Walther rennt mit einem abgeschnittenen Haarzopf in der Hand in die Stube und hält ihn wie eine Trophäe in die Höhe. Er lacht. Seine Schwester und die Eltern sind entsetzt. Für den gewalttätigen Vater ist dies der berühmte Tropfen, der das Fass zum Überlaufen bringt, denn Gemeinheiten und Zerstörungswut stehen beim Sohn seit jeher an der Tagesordnung. Der Siebenjährige kommt in ein Heim für «Schwererziehbare». Hier erlebt er viele Grausamkeiten, da die Heimleitung überzeugt ist, dass Schwererziehbarkeit von lascher Erziehung kommt und nur durch harte Disziplin behandelt werden kann. Die Eltern dürfen den Sohn nicht besuchen, und auch Walther darf nicht nach Hause. Er haut regelmässig ab, doch immer wieder wird er vom Vater ins Heim zurückgebracht.
Die Jahre vergehen
Die Jahre vergehen und Walther freundet sich mit dem Neuankömmling Jean an. Obwohl Walther um einiges älter ist als er, verstehen sich die beiden sehr gut. Für den Heimleiter scheint Walther ruhiger geworden zu sein, und er verlegt ihn auf einen Bauernhof. Hier soll er schuften – in der Hoffnung, dass durch körperliche Arbeit die Wutausbrüche noch weniger werden. Jean ist traurig, dass sein Freund nicht mehr im Heim ist, und schreibt ihm regelmässig Briefe. Eines Tages besucht er ihn auf dem Bauernhof und sie gehen im Wald spazieren. Was danach geschieht, hat fatale Folgen für Walthers weiteres Leben.

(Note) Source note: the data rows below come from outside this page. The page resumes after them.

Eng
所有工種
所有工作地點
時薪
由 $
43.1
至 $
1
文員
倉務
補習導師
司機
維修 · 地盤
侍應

Von Zeitungsartikel inspiriert
Das diesjährige Musical der PHSG «Das grausame Leben des Walther K.» basiert auf einer wahren Geschichte, die in der «Neuen Zürcher Zeitung» unter dem Titel «Walter S. – vom Mörder zum Opfer» erschienen ist. Björn Reifler, Dozent an der PHSG, Regisseur und Co-Leiter der Fachstelle Theater, hat sich von diesem Zeitungsartikel inspirieren lassen und ein eigenes Drehbuch über das tragische Schicksal von Walther geschrieben. Ein Stück, das aufwühlt und ein beklemmendes Gefühl hinterlässt und zum Nachdenken anregt.
Musicallieder
Die Lieder stammen zum einen aus Musicals wie «Hair», «Jesus Christ Superstar», «Beauty and the beast» oder «Les Misérables», zum anderen sind auch bekannte Schweizer Volkslieder wie «De plogeti Hansli», «Stets in Truure» oder «s’Vreneli abem Guggisberg» zu hören. Die Musik wurde speziell für dieses Projekt arrangiert. Die musikalische Leitung haben die Dozentinnen der PHSG Stéphanie Oertli und Susanne Bolt. Stéphanie Oertli ist im Musical verantwortlich für den Gesang, Susanne Bolt leitet die eigens dafür zusammengestellte Band.
Anspruchsvolle Rollen
52 Studierende, mehrheitlich der Kindergarten- und Primarstufe, machen in diesem Jahr beim PHSG-Musical mit. 40 von ihnen stehen auf der Bühne, 10 spielen in der Band und zwei verantworten die Regie- sowie Produktionsassistenz und die Lichttechnik. Die Tontechnik wird vom Dozenten Athanasios Hatzigeorgiou und seinem Sohn geführt. Die Studierenden haben in den vergangenen Wochen viele Stunden in ihre Rollen investiert: Es wurden Texte auswendig gelernt, Choreografien einstudiert und Musikstücke geprobt – und das vorwiegend in der Freizeit, da Musical und Theater Freifächer an der PHSG sind. «Die Stimmung im Team ist super», sagt Alina Diaz, eine der Darsteller:innen. Sie freue sich nun, das Stück vor Publikum aufführen zu dürfen. Die Studentin verkörpert den siebenjährigen Walther. Seine Zerstörungswut zu spielen, sei besonders anspruchsvoll, sagt sie. Simon Hotz macht zum dritten Mal am PHSG-Musical mit. Er stellt den boshaften Heimleiter dar. «Ich schlüpfe gerne in andere Rollen», sagt der Student und fügt mit einem Augenzwinkern an: «Jemanden zu spielen, der massiv Dreck am Stecken hat, macht besonders Spass.»